In my article Casanova or Caveman – What His Kissing Style Says, I listed 8 things you can tell about a man just by how he kisses. The list was based on some chats I have had with friends and from personal experience. As it so happens, I wasn’t alone interested in kissing as an indicator of potential partners selection. A study by Oxford University researchers also suggests that kissing helps us size up potential partners and, once in a relationship, may be a way of getting a partner to stick around.
The researchers report their findings in two papers, one in the journal Archives of Sexual Behavior and the second in the journal Human Nature, both published by Springer. They were funded by the European Research Council.
The survey responses showed that women rated kissing as generally more important in relationships than men. Furthermore, men and women who rated themselves as being attractive, or who tended to have more short-term relationships and casual encounters, also rated kissing as being more important.
While high levels of arousal might be a consequence of kissing (particularly as a prelude to sex), the researchers say it does not appear to be a driving factor that explains why we kiss in romantic relationships.
Other findings included:
* In short relationships, survey participants said kissing was most important before sex, less so during sex, was less important again after sex and was least important at other times. In committed relationships, where forming and maintain a lasting bond is an important goal, kissing was equally important before sex and at times not-related to sex.

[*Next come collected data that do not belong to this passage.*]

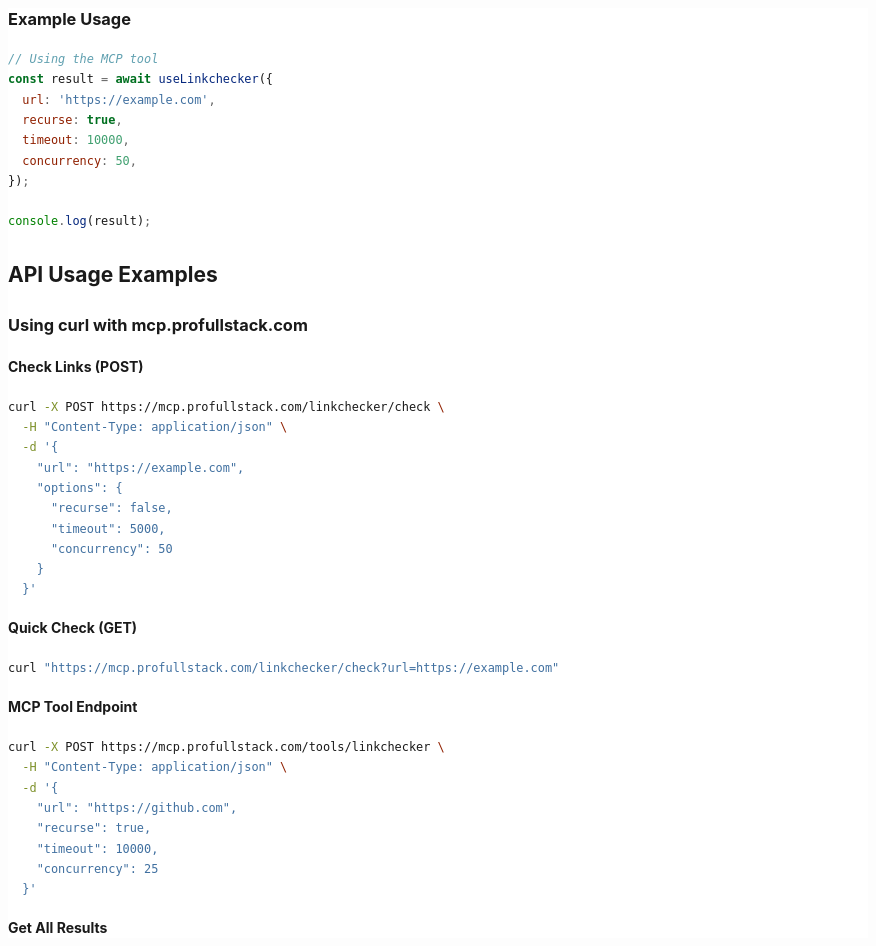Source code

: ### Example Usage

```javascript
// Using the MCP tool
const result = await useLinkchecker({
  url: 'https://example.com',
  recurse: true,
  timeout: 10000,
  concurrency: 50,
});

console.log(result);
```

## API Usage Examples

### Using curl with mcp.profullstack.com

#### Check Links (POST)

```bash
curl -X POST https://mcp.profullstack.com/linkchecker/check \
  -H "Content-Type: application/json" \
  -d '{
    "url": "https://example.com",
    "options": {
      "recurse": false,
      "timeout": 5000,
      "concurrency": 50
    }
  }'
```

#### Quick Check (GET)

```bash
curl "https://mcp.profullstack.com/linkchecker/check?url=https://example.com"
```

#### MCP Tool Endpoint

```bash
curl -X POST https://mcp.profullstack.com/tools/linkchecker \
  -H "Content-Type: application/json" \
  -d '{
    "url": "https://github.com",
    "recurse": true,
    "timeout": 10000,
    "concurrency": 25
  }'
```

#### Get All Results
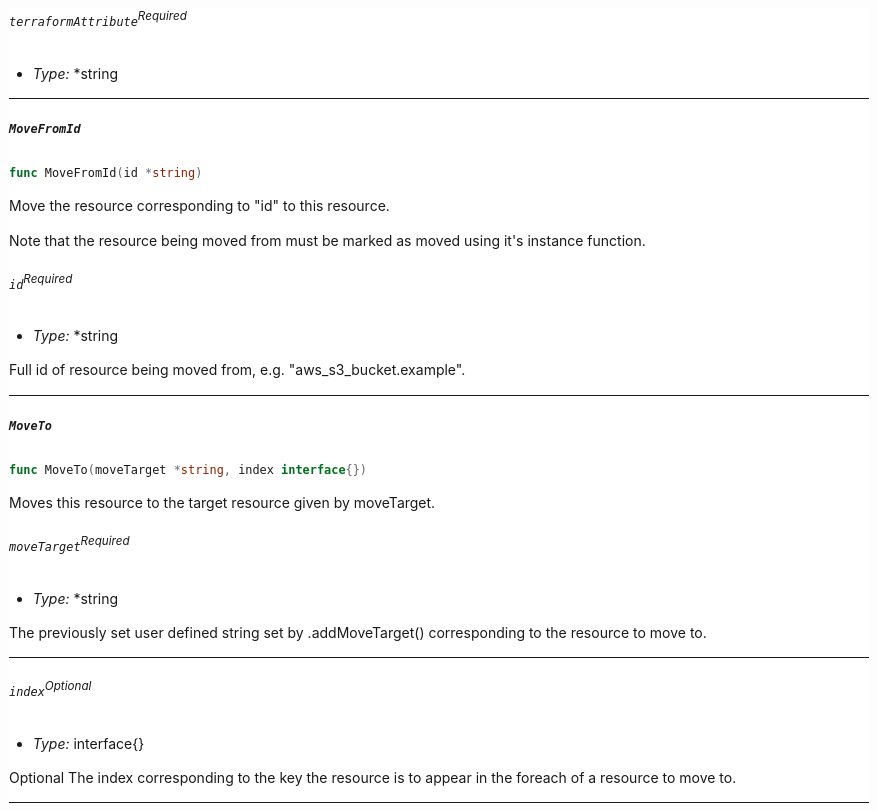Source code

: ###### `terraformAttribute`<sup>Required</sup> <a name="terraformAttribute" id="@cdktf/provider-opentelekomcloud.logtankGroupV2.LogtankGroupV2.interpolationForAttribute.parameter.terraformAttribute"></a>

- *Type:* *string

---

##### `MoveFromId` <a name="MoveFromId" id="@cdktf/provider-opentelekomcloud.logtankGroupV2.LogtankGroupV2.moveFromId"></a>

```go
func MoveFromId(id *string)
```

Move the resource corresponding to "id" to this resource.

Note that the resource being moved from must be marked as moved using it's instance function.

###### `id`<sup>Required</sup> <a name="id" id="@cdktf/provider-opentelekomcloud.logtankGroupV2.LogtankGroupV2.moveFromId.parameter.id"></a>

- *Type:* *string

Full id of resource being moved from, e.g. "aws_s3_bucket.example".

---

##### `MoveTo` <a name="MoveTo" id="@cdktf/provider-opentelekomcloud.logtankGroupV2.LogtankGroupV2.moveTo"></a>

```go
func MoveTo(moveTarget *string, index interface{})
```

Moves this resource to the target resource given by moveTarget.

###### `moveTarget`<sup>Required</sup> <a name="moveTarget" id="@cdktf/provider-opentelekomcloud.logtankGroupV2.LogtankGroupV2.moveTo.parameter.moveTarget"></a>

- *Type:* *string

The previously set user defined string set by .addMoveTarget() corresponding to the resource to move to.

---

###### `index`<sup>Optional</sup> <a name="index" id="@cdktf/provider-opentelekomcloud.logtankGroupV2.LogtankGroupV2.moveTo.parameter.index"></a>

- *Type:* interface{}

Optional The index corresponding to the key the resource is to appear in the foreach of a resource to move to.

---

* More frequent kissing in a relationship was linked to the quality of a relationship, while this wasn’t the case for having more sex. However, people’s satisfaction with the amount of both kissing and sex did tally with the quality of that relationship.
* In a companion paper in the journal Human Nature, the researchers report that women’s attitudes to romantic kissing also depend on where in their menstrual cycle and their relationship they are. Women valued kissing most at initial stages of a relationship when they were in the part of their cycle when they are most likely to conceive.
Previous studies have shown that hormonal changes associated with the menstrual cycle can change a woman’s preferences for a potential mate. When chances of conceiving are highest, women seem to prefer men who display supposed signals of underlying genetic fitness, such as masculinized faces, facial symmetry, social dominance, and genetic compatibility.
It appears that kissing a romantic potential partner at this time helps women assess the genetic quality of a potential mate, the researchers say.